Maack's newest scent, Craft, started off life in the same way, with the perfume forming part of a temporary gallery exhibition, and never designed to be worn as a personal fragrance. Composed of elements extracted from her Nordic surroundings, upon first spritz the finely diffused mist opens with a subtle metallic essence and leads through to middle notes of cedar wood (with the familiar base notes of patchouli combining with hints of black and white pepper on the dry down). Yet, it’s clear in her ambiguous branding that Maack intends for her scents to be an abstract experience for the wearer, remarking upon the fact that she “never wanted to include an indication of what is contained in the perfume within their names,” finding that particular approach to scent making “slightly old fashioned”.
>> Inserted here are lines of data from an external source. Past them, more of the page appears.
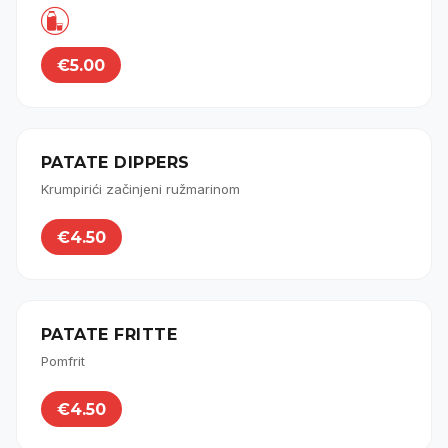

€5.00
PATATE DIPPERS
Krumpirići začinjeni ružmarinom
€4.50
PATATE FRITTE
Pomfrit
€4.50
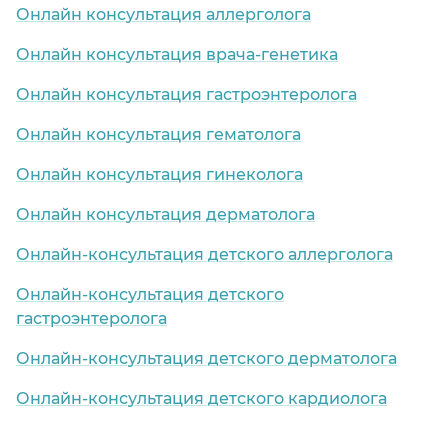
Онлайн консультация аллерголога
Онлайн консультация врача-генетика
Онлайн консультация гастроэнтеролога
Онлайн консультация гематолога
Онлайн консультация гинеколога
Онлайн консультация дерматолога
Онлайн-консультация детского аллерголога
Онлайн-консультация детского
гастроэнтеролога
Онлайн-консультация детского дерматолога
Онлайн-консультация детского кардиолога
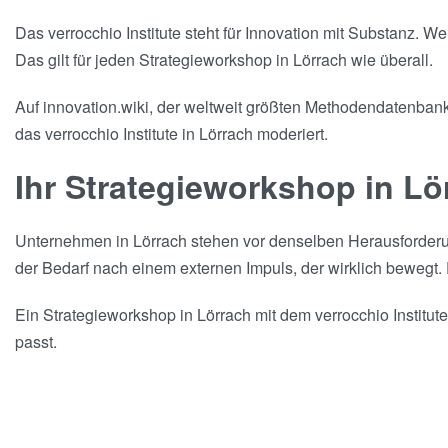
Das verrocchio Institute steht für Innovation mit Substanz. 
Das gilt für jeden Strategieworkshop in Lörrach wie überall.
Auf innovation.wiki, der weltweit größten Methodendatenbank 
das verrocchio Institute in Lörrach moderiert.
Ihr Strategieworkshop in L
Unternehmen in Lörrach stehen vor denselben Herausforder
der Bedarf nach einem externen Impuls, der wirklich bewegt.
Ein Strategieworkshop in Lörrach mit dem verrocchio Institu
passt.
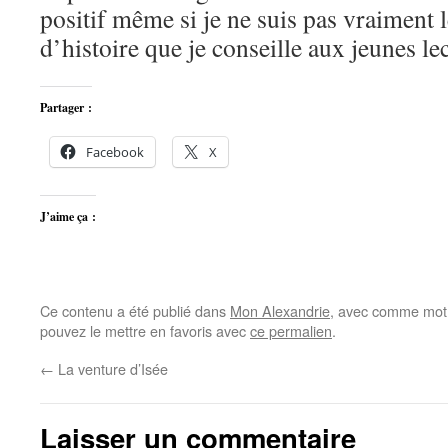
positif même si je ne suis pas vraiment 
d’histoire que je conseille aux jeunes le
Partager :
Facebook
X
J’aime ça :
Ce contenu a été publié dans
Mon Alexandrie
, avec comme mot(
pouvez le mettre en favoris avec
ce permalien
.
←
La venture d’Isée
Laisser un commentaire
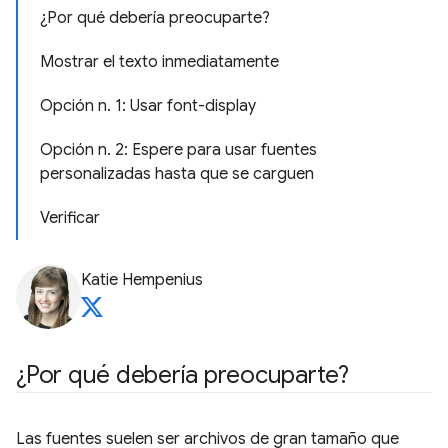
¿Por qué debería preocuparte?
Mostrar el texto inmediatamente
Opción n. 1: Usar font-display
Opción n. 2: Espere para usar fuentes
personalizadas hasta que se carguen
Verificar
Katie Hempenius
¿Por qué debería preocuparte?
Las fuentes suelen ser archivos de gran tamaño que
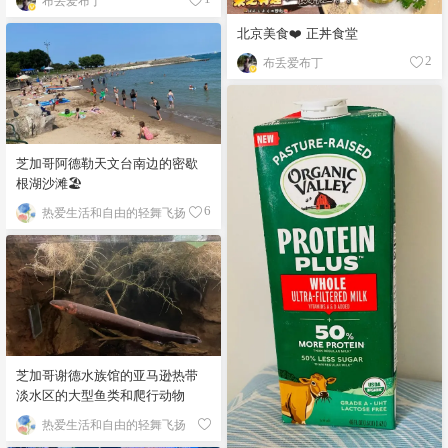
北京美食❤️ 正丼食堂
布丢爱布丁
2
芝加哥阿德勒天文台南边的密歇
根湖沙滩🏖️
热爱生活和自由的轻舞飞扬
6
芝加哥谢德水族馆的亚马逊热带
淡水区的大型鱼类和爬行动物
热爱生活和自由的轻舞飞扬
Craft’s sculptural glass bottle is inspired by the permanence of black obsidian rock and yet again serves to highlight one of the core concerns running throughout Maack’s practice: a relationship between the ephemeral and the concrete. “My scents often start out as drawings,” she explains. “It’s interesting that people who are fans of my work are now re-interpreting the perfumes through sketches – inverting that process.” Similarly, photographer Antje Peters has transformed the elements of Craft into three sculptural still lifes for AnOther, joining Andrea’s conceptual conversation on how the transient nature of a perfume sprayed into the air or onto a body can sit alongside material forms.